CityofToronto / bdit_data-sources

Data sources used by the Big Data Innovation Team
https://github.com/orgs/CityofToronto/teams/bigdatainnovationteam
GNU General Public License v3.0
38 stars 8 forks source link

Make Text to Centreline Case Insensitive #628

Open radumas opened 1 year ago

radumas commented 1 year ago

From https://github.com/CityofToronto/bdit_data-sources/pull/421

Currently, gis.text_to_centreline() fails if the input text is capitalized, e.g.:

SELECT *
FROM gis.text_to_centreline(111,'BLOOR ST W', 'BETWEEN SHAW ST AND OSSINGTON AVE', NULL);

The problem has to do with using SPLIT_PART on fixed lower-case text and in the function function-clean_bylaws_text.sql which gis.text_to_centreline() calls. The 'Between' is also only checked for first letter capitalization.
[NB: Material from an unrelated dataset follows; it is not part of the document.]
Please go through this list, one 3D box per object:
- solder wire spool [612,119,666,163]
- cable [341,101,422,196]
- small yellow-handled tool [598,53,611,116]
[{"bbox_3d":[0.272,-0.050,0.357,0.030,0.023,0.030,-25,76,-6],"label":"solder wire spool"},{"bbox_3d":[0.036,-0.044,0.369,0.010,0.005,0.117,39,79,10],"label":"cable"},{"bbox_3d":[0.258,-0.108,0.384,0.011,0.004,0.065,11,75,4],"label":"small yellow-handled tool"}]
Unfortunately that PR introduced more complexity to an already rather complicated set of functions. Opening this issue for further improvements.

radumas commented 1 year ago

618 has a fix for the "point" and "of" keywords

gabrielwol commented 2 months ago

Seems like it should be a one line fix, altering the function inputs in the DECLARE statement like I did below: https://github.com/CityofToronto/bdit_data-sources/blob/d6596433c5a76e945ef50fbe307724c5238feddd/volumes/miovision/sql/function/function-identify-zero-counts.sql#L12-L13

gabrielwol commented 2 months ago

Note to future doer: briefly tried to address as above while fixing #1021 and discovered it would require a lot of changes to the regex, particularly in abbr_street and clean_bylaws_text.